__Set of tasks__:
(a) In the passage on screening for perinatal depression below, translate this sentence into Spanish: "Low literacy rates in places like rural Kenya preclude a complete reliance on self-administration."
(b) Write the next few sentences of the passage on screening for perinatal depression below, picking up after its final sentence.

__Excerpted passage__:
______

If we relax the requirement for concordance and consider only counselor clinical judgment, our estimate of prevalence increases to 14.5 percent. This might be most comparable to the Fisher et al. [7] estimate of 18.6 percent for common perinatal mental disorders, assuming that counselors in our study might have considered a broader range of symptoms than strictly depression when labeling cases when relying on their clinical judgment. In any case, this higher estimate should probably be considered an upper-bound on prevalence with an understanding that the DSM-5 gold-standard and the local concordance gold-standard produces estimates half as large.

While this study affirms the validity of screening for perinatal depression, it also raises an interesting question about how to implement screening at scale. Low literacy rates in places like rural Kenya preclude a complete reliance on self-administration. Nurse-administered screenings are of course possible at primary health centers, but this approach is limited by other demands on staff time and the need for additional training. These are barriers that can be overcome, however there is still the issue that facility-based screening will not reach all pregnant women and new mothers, particularly in settings were antenatal care is not universal and where rates of facility delivery remain low. To increase coverage, we should consider how automated screenings delivered via phone calls could help to overcome all of these barriers.

We examined the test-retest reliability of automated phone administration and found that retest surveys conducted via interactive voice response were somewhat less reliable than in-person retest surveys administered by the same enumerator. However, we hypothesized that the private nature of automated phone administration would lead to more endorsement of depression symptoms, thus making the phone retests appear less reliable. This is what we found, and it is consistent with other research on interactive voice response systems. Kobak et al. [9] found that U.S. patients reported more embarrassment in acknowledging depression symptoms to a live clinician compared to an automated voice system, and Lieberman et al. [10] reviewed the use of automated voice screening for medical research and concluded that automated interviews give patients a sense of anonymity that leads to increased reporting compared to in-person interviews. More work is needed to understand the potential uses of and barriers to automated screening at scale in low-income countries, particularly for rural health systems.

______

__Excerpted records__:
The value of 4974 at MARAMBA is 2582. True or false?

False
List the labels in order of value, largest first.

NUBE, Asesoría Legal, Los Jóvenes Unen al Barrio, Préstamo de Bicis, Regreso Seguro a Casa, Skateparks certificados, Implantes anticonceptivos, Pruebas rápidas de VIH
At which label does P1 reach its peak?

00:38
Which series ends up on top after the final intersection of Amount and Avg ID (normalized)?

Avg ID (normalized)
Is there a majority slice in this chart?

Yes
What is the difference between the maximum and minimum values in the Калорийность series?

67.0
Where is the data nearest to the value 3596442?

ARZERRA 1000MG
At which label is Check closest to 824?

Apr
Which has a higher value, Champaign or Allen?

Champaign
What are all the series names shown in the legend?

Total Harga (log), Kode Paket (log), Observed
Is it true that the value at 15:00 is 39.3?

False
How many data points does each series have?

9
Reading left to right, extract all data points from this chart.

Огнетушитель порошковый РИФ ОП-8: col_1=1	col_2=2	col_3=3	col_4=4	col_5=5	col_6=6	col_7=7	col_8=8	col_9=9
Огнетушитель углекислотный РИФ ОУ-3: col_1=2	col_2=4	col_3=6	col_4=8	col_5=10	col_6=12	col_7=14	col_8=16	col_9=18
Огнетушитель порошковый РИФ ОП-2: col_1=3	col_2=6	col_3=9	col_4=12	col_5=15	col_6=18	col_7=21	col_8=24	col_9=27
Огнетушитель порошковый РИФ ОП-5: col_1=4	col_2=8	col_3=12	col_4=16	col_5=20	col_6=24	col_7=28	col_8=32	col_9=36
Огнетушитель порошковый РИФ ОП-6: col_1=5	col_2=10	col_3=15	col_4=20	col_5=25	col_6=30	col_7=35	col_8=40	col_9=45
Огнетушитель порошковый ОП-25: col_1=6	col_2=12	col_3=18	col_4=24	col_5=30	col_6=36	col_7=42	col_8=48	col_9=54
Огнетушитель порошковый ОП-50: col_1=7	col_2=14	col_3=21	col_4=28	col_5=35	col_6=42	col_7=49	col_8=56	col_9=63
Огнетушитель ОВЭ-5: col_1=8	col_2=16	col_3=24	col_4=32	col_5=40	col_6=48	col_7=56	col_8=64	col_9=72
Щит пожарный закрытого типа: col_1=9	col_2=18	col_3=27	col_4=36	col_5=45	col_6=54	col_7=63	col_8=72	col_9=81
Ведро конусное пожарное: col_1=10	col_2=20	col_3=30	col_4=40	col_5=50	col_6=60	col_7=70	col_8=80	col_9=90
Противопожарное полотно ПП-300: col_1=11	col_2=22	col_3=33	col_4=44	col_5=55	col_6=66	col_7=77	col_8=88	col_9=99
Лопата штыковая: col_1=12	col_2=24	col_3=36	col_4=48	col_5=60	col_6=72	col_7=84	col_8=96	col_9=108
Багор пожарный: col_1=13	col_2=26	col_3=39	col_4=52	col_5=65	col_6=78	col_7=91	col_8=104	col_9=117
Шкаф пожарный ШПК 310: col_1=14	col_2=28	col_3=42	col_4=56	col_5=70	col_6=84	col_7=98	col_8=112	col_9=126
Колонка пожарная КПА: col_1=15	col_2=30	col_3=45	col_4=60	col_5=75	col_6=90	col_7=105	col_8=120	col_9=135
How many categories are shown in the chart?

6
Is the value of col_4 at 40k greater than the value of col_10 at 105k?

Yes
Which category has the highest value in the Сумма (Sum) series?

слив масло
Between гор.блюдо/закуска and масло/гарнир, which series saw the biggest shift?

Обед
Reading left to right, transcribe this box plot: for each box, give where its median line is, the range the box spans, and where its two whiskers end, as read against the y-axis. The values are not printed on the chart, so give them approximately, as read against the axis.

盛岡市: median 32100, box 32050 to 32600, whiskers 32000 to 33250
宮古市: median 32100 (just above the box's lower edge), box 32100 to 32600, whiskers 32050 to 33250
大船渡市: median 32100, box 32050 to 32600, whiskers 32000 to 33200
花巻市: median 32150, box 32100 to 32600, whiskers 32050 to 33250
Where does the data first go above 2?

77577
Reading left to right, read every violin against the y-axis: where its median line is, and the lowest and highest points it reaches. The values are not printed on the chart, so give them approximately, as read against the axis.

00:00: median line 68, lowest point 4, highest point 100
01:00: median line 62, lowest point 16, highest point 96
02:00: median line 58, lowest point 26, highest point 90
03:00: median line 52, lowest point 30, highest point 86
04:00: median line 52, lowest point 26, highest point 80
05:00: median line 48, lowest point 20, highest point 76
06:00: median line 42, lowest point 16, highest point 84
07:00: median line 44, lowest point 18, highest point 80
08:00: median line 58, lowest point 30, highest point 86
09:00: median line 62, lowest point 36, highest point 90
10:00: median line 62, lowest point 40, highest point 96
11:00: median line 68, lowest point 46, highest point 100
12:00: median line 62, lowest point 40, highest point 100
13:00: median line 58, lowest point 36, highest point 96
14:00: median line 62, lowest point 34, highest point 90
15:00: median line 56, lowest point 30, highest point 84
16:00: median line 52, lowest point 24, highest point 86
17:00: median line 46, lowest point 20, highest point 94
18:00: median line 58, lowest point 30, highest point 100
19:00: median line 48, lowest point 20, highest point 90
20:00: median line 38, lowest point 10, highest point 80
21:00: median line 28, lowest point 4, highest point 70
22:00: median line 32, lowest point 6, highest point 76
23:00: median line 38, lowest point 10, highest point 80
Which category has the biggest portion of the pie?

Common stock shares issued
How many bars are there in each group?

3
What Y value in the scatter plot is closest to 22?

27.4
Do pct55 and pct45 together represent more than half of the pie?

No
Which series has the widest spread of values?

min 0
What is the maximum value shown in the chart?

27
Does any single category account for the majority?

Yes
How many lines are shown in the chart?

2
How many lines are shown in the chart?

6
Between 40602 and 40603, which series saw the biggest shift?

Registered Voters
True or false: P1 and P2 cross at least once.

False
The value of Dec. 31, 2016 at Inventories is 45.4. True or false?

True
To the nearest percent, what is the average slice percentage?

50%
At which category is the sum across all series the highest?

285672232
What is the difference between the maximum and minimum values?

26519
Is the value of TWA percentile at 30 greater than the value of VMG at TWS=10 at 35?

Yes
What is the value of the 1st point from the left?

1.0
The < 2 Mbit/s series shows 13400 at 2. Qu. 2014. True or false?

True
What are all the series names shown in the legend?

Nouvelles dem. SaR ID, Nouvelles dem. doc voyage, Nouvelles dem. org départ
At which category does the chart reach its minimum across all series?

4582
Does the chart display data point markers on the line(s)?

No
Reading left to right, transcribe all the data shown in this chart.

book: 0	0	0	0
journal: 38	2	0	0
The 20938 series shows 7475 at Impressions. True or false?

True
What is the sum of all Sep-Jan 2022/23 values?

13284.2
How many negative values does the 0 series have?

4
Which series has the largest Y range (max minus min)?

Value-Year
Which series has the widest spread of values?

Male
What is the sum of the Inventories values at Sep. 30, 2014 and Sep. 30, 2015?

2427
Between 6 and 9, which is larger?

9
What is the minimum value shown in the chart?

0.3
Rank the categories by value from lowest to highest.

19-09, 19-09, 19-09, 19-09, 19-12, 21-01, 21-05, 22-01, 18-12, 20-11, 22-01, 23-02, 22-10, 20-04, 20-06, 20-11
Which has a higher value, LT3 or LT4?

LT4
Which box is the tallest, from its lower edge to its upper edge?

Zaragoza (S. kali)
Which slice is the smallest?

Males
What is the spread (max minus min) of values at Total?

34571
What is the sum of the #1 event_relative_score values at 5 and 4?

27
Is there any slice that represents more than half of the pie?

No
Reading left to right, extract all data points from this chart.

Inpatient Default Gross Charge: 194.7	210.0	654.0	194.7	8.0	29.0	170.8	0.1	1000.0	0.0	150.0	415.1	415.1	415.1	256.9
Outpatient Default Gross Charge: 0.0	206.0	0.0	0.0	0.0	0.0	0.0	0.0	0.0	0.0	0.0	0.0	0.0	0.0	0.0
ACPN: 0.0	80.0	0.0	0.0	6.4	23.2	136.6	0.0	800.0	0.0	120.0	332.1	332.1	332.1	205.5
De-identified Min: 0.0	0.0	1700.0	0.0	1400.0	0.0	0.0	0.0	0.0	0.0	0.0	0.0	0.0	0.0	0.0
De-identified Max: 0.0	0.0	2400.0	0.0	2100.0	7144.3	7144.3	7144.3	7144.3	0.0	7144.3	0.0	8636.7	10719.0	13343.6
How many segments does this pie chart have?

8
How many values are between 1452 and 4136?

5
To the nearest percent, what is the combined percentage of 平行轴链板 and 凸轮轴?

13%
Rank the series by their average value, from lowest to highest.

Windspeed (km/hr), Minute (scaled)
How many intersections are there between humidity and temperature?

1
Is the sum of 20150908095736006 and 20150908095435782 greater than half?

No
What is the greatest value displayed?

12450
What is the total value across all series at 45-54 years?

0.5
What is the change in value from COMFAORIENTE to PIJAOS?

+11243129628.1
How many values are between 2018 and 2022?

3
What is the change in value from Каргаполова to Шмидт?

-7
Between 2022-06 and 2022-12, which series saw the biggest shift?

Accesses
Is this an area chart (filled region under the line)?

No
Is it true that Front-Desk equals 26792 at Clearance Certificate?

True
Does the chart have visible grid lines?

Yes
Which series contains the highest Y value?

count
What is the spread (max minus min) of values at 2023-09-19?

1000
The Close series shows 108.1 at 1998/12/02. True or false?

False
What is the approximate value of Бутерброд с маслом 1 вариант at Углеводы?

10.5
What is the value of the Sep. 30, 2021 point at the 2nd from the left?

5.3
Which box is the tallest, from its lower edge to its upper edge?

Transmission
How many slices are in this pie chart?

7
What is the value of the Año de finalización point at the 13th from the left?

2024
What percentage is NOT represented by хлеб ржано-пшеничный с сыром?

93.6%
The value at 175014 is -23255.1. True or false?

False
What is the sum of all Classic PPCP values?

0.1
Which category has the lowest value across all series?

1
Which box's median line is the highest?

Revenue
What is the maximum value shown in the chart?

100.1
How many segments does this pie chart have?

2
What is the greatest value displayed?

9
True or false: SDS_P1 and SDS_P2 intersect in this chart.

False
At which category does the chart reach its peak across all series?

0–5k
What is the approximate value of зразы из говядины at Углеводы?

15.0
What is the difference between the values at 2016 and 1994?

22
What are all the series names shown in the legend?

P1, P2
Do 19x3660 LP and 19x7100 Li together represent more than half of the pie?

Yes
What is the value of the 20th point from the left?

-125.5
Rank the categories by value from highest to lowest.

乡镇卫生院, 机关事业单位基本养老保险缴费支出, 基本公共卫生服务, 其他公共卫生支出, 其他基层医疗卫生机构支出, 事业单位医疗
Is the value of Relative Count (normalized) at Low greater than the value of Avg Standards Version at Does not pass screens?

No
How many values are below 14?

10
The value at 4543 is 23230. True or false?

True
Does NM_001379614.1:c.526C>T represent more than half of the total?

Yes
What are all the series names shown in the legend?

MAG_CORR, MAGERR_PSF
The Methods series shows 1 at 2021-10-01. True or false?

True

______

__Results of the tasks__:
(a) Las bajas tasas de alfabetización en lugares como las zonas rurales de Kenia impiden depender por completo de la autoadministración.

(b)
Phone screenings would also offer the opportunity to assess voice samples. All of the current methods of screening for depression, assessing severity, and monitoring response to treatment rely on either patient-report or clinician judgment, both of which can be subjective and error prone. The search for more objective biomarkers of depression has led researchers to study how depression affects speech. Findings from a recent randomized controlled trial in the U.S. demonstrated that it is feasible to obtain valid measures of depression severity and response to treatment via the analysis of vocal recordings captured via an automated phone system [11]. As part of a Phase 4 randomized trial of treatments for Major Depression, 105 patients assigned to treatment arms provided speech samples in addition to completing several clinical assessments of depression severity and response to treatment. The study found that changes in speech patterns were associated with clinical outcomes, suggesting that there may be clinically important vocal biomarkers of depression. This represents a potentially important new direction for research in wide-scale depression screening in low-income settings.